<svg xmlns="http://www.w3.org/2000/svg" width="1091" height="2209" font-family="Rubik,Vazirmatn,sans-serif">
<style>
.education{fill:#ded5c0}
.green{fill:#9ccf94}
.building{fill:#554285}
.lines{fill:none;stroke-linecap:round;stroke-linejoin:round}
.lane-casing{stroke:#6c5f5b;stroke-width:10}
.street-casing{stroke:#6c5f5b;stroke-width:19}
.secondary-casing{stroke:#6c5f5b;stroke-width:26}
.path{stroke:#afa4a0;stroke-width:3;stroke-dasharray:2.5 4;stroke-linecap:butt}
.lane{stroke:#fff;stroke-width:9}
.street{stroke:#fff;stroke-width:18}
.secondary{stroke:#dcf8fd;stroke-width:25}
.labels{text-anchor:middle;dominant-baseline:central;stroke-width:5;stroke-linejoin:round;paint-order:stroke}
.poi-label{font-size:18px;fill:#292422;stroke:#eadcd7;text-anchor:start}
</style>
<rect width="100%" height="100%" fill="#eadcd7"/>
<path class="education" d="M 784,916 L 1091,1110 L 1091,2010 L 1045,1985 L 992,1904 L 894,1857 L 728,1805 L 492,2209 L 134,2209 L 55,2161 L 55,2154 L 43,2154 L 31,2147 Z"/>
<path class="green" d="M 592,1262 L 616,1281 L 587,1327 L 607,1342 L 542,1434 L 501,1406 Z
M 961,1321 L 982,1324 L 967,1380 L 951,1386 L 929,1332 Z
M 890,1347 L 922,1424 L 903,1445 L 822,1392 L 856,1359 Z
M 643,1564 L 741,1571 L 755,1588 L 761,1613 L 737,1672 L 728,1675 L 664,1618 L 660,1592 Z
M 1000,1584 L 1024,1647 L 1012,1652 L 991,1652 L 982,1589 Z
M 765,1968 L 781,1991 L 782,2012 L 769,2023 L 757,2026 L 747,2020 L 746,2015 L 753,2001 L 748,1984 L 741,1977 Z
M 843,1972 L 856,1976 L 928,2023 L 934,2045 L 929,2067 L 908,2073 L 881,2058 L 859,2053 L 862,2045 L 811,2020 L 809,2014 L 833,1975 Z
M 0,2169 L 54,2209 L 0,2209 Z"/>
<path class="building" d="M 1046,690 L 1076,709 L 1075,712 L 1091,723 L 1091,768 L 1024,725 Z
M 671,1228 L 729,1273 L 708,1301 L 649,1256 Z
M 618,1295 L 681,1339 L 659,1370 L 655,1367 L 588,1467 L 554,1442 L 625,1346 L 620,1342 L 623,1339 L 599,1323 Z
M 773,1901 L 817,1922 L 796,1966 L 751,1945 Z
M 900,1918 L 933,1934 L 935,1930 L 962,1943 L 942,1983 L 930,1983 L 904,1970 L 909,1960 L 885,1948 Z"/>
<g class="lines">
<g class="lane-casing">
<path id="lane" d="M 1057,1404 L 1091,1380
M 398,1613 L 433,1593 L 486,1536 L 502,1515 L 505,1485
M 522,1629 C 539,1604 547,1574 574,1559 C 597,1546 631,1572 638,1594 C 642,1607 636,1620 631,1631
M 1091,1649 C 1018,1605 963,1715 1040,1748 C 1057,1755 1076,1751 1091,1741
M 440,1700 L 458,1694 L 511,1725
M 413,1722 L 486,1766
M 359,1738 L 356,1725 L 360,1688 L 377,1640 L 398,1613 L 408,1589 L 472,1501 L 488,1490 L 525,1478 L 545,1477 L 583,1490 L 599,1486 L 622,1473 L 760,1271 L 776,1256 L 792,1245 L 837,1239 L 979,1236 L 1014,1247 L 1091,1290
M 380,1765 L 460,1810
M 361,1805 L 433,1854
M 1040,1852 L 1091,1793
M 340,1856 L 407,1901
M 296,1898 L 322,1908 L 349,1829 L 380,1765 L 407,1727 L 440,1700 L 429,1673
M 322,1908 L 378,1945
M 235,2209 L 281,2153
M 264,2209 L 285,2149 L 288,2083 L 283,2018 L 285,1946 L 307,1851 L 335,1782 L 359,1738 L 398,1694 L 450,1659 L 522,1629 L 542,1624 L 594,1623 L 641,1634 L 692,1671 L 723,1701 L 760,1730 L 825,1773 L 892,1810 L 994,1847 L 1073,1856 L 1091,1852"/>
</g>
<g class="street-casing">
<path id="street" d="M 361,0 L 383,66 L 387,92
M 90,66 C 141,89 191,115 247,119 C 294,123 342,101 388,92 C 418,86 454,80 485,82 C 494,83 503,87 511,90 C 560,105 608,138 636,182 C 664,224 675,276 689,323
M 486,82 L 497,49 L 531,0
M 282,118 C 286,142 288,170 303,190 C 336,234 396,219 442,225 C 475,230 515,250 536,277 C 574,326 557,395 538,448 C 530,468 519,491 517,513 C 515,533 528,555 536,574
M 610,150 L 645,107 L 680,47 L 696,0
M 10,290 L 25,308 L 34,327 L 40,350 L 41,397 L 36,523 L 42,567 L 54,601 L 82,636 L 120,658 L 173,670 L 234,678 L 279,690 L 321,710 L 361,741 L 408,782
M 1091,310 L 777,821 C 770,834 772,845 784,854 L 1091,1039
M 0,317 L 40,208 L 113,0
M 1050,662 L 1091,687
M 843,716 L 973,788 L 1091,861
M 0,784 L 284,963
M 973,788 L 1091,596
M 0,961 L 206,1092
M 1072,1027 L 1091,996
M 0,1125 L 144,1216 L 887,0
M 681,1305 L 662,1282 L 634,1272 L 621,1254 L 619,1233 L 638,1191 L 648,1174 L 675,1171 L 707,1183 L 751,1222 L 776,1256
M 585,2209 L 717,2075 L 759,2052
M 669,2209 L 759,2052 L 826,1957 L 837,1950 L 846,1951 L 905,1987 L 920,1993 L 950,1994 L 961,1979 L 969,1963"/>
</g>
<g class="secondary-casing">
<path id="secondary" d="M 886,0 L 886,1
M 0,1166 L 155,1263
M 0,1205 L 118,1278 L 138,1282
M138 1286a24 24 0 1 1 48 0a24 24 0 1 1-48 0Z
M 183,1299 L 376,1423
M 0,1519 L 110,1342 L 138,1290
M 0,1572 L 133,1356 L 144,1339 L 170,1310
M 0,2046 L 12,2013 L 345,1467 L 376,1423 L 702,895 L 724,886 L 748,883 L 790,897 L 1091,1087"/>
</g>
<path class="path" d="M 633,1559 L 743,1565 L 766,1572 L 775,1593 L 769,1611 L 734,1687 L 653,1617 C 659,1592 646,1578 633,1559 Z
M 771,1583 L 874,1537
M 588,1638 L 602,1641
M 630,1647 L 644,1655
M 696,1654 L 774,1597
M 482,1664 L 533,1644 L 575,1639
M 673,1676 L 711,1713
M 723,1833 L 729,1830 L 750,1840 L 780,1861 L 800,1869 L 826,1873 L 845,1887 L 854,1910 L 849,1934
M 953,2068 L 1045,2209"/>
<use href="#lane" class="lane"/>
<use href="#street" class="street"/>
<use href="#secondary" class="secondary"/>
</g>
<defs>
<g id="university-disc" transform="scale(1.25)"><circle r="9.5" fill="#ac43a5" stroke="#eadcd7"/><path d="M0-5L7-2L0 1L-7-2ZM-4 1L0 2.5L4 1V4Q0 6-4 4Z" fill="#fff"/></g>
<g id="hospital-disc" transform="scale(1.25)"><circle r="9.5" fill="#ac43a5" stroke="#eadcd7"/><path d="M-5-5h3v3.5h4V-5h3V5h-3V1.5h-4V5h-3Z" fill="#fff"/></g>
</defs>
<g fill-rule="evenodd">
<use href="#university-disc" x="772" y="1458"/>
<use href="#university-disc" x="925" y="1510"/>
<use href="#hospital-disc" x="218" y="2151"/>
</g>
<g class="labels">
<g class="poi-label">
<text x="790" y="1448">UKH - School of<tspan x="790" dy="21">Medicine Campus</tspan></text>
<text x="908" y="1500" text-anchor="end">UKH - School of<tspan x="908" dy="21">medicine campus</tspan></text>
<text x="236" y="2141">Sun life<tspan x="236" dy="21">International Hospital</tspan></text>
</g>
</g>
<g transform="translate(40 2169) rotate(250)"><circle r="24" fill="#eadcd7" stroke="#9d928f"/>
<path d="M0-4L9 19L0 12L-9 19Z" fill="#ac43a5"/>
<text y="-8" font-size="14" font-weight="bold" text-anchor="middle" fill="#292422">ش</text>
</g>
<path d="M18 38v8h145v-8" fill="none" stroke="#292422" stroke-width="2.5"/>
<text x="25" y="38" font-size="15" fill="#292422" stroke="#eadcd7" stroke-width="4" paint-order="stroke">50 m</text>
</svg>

++++++++

> _What needs to be done_: Return, with no change at all, every line in the entries above from the line containing "M 671,1228 L 729,1273 L 708,1301 L 649,1256 Z" through the line containing "M 235,2209 L 281,2153".

> _Task result_:
M 671,1228 L 729,1273 L 708,1301 L 649,1256 Z
M 618,1295 L 681,1339 L 659,1370 L 655,1367 L 588,1467 L 554,1442 L 625,1346 L 620,1342 L 623,1339 L 599,1323 Z
M 773,1901 L 817,1922 L 796,1966 L 751,1945 Z
M 900,1918 L 933,1934 L 935,1930 L 962,1943 L 942,1983 L 930,1983 L 904,1970 L 909,1960 L 885,1948 Z"/>
<g class="lines">
<g class="lane-casing">
<path id="lane" d="M 1057,1404 L 1091,1380
M 398,1613 L 433,1593 L 486,1536 L 502,1515 L 505,1485
M 522,1629 C 539,1604 547,1574 574,1559 C 597,1546 631,1572 638,1594 C 642,1607 636,1620 631,1631
M 1091,1649 C 1018,1605 963,1715 1040,1748 C 1057,1755 1076,1751 1091,1741
M 440,1700 L 458,1694 L 511,1725
M 413,1722 L 486,1766
M 359,1738 L 356,1725 L 360,1688 L 377,1640 L 398,1613 L 408,1589 L 472,1501 L 488,1490 L 525,1478 L 545,1477 L 583,1490 L 599,1486 L 622,1473 L 760,1271 L 776,1256 L 792,1245 L 837,1239 L 979,1236 L 1014,1247 L 1091,1290
M 380,1765 L 460,1810
M 361,1805 L 433,1854
M 1040,1852 L 1091,1793
M 340,1856 L 407,1901
M 296,1898 L 322,1908 L 349,1829 L 380,1765 L 407,1727 L 440,1700 L 429,1673
M 322,1908 L 378,1945
M 235,2209 L 281,2153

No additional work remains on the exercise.